Validation & Performance

Accuracy Testing

Condition Accuracy False Positive Rate
No overlap, low noise 95% < 2%
No overlap, high noise 88% < 5%
Moderate overlap 90% < 5%
Severe overlap 65% 10-15%

Applications

This tool is versatile and can be used for any reasons for quantitative fluorescence microscopy in microbiology and synthetic biology research. We hope that other iGEM teams and researchers will be able to use our tool to eliminate subjective manual counting and brightness classification across experiments.

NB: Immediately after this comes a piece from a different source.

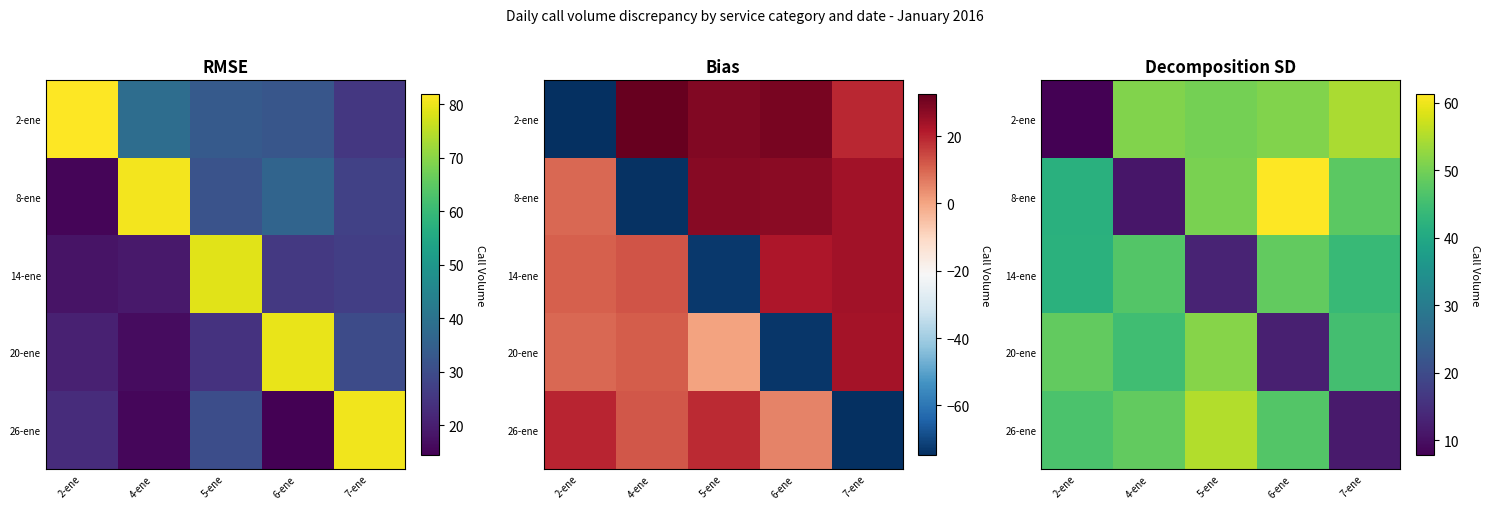

At how many categories does at least one series exceed 23?

5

Gene expression studies: Quantify reporter fluorescence to compare promoter strengths, RBS efficiencies, or regulatory element activity

Biosensor characterization: Generate dose-response curves, calculate EC50 values, and validate logic gate behavior

Population-level analysis: Measure expression heterogeneity, identify subpopulations, and track cell-to-cell variability

Quality control: Assess transformation efficiency, verify plasmid stability over generations, and screen for contamination

Time-course experiments: Monitor dynamic fluorescence changes during induction, stress response, or growth phases

High-throughput screening: Rapidly evaluate libraries of mutants, strains, or culture conditions to identify optimal variants

Educational settings: Demonstrate image analysis principles and quantitative biology concepts in teaching labs

The simple open-source codebase allows for straightforward customization depending on the fluorescent protein of interest (GFP, YFP, RFP, mCherry, etc.), bacterial species (E. coli, B. subtilis, etc.), multi-channel imaging, or integration with automated microscopy workflows.

Limitations

The model has several limitations that we hope to address in future iterations. The type of sample image can greatly affect the model's performance:

Severe overlap: Multiple cells may count as one → use diluted samples

Uneven illumination: Fixed threshold struggles → apply flat-field correction preprocessing

Out-of-focus cells: Reduced intensity may cause misses → ensure proper focus during imaging

Debris/artifacts: Can trigger false positives → adjust area parameters carefully

Non-fluorescent cells: Invisible to detection → tool measures expressing population only

This is an example of a real image of cells that led to false results, even with calibration:

Example of false results from real image

Future Directives

Keeping the idea of a Cell Identifier model, one of the main future directives is to implement machine learning techniques to improve detection accuracy, as our model did not perform well in challenging scenarios like high cell density or uneven illumination. We would like to train convolutional neural networks using tools like U-Net or Mask R-CNN on diverse datasets of microscopy images to recognize complex patterns and cell boundaries that our current model built on classical computer vision techniques cannot. Additionally, domain adaptation techniques could be used to address the differences between synthetically generated training images and real experimental data. Although our current model prioritizes accessibility and ease of use regardless of device specs, these enhancements would help to make the Cell Identifier much more robust and helpful.